老解放离开纳木错,驶上一条废弃牧道。
说是路,不如说是两条被氂牛踩出来的土沟。
车轮陷进干硬的辙印里,每隔几米就是一个深坑,整辆车在这土沟里蹣跚前行。
时速二十码,再快一点,方向盘就不是在手里握著,是在手里跳。
江大川右手扶方向盘,左手把缴来的对讲机音量拧大。
频道里的声音一直没断过。
藏语夹著汉语,七八个声音在抢著说话。
江大川听不懂藏语,但每隔一两句就能抓到几个汉语词。
“南岸……”“牧道……”“四组……”
然后占堆的声音压过所有人。
这次他用的是汉语,语速不快,一字一顿。
“第一组,扎西德勒带人守班戈到申扎的路口,看到老解放开枪。
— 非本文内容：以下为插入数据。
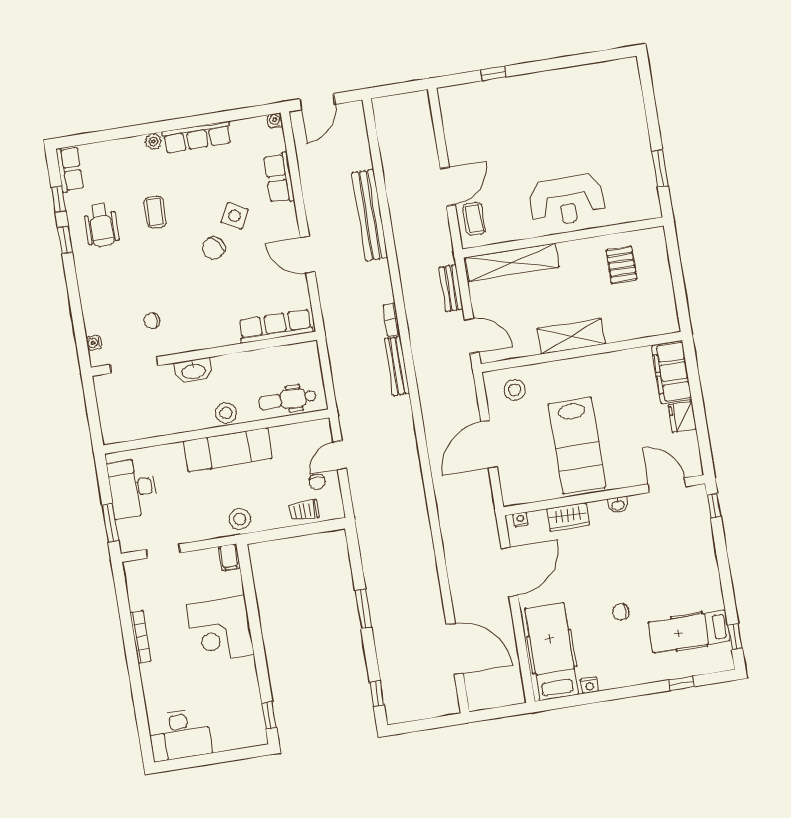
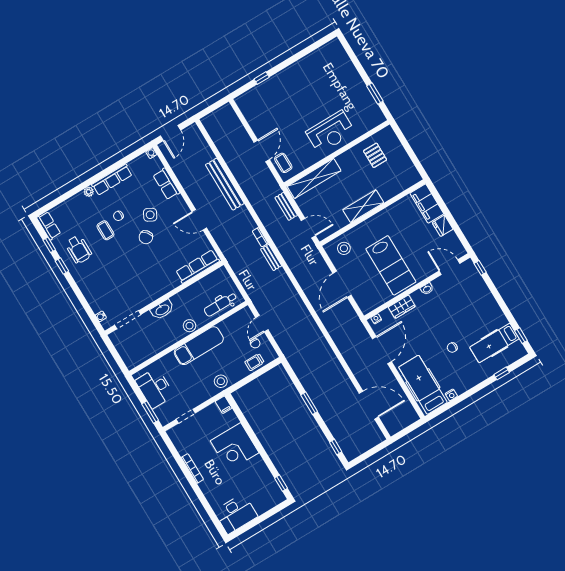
chair: (152, 321) -> (118, 216), moved
bench: (397, 366) -> (271, 257), width x0.73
”
“第二组,走湖东岸的牧道,每隔五公里停一辆车。”
“第三组,色林错方向。”
“第四组——那根拉山口。”
占堆停了一下。
“那根拉放五辆车,山口两边各放两辆,山顶放三辆。”
“谁都不许睡,看到老解放直接开枪。”
对讲机里有人用藏语应了一串。
江大川把音量调低,没有关。
苏梅坐在副驾上,脸色很不好看。
“他把所有路都堵了。”
“嗯。”
“那我们走哪条?”
江大川没回答。
后排传来一声闷响。
苏梅转头一看,阿东的身体从臥铺上滑下来半截。
他的大衣被汗水浸透了,整个人像从水里捞出来的。
苏梅伸手去摸他额头,手指碰到皮肤的瞬间缩了回去。
“大川,停车。”
江大川转头看了一眼苏梅的表情,把车停在一处低洼地带。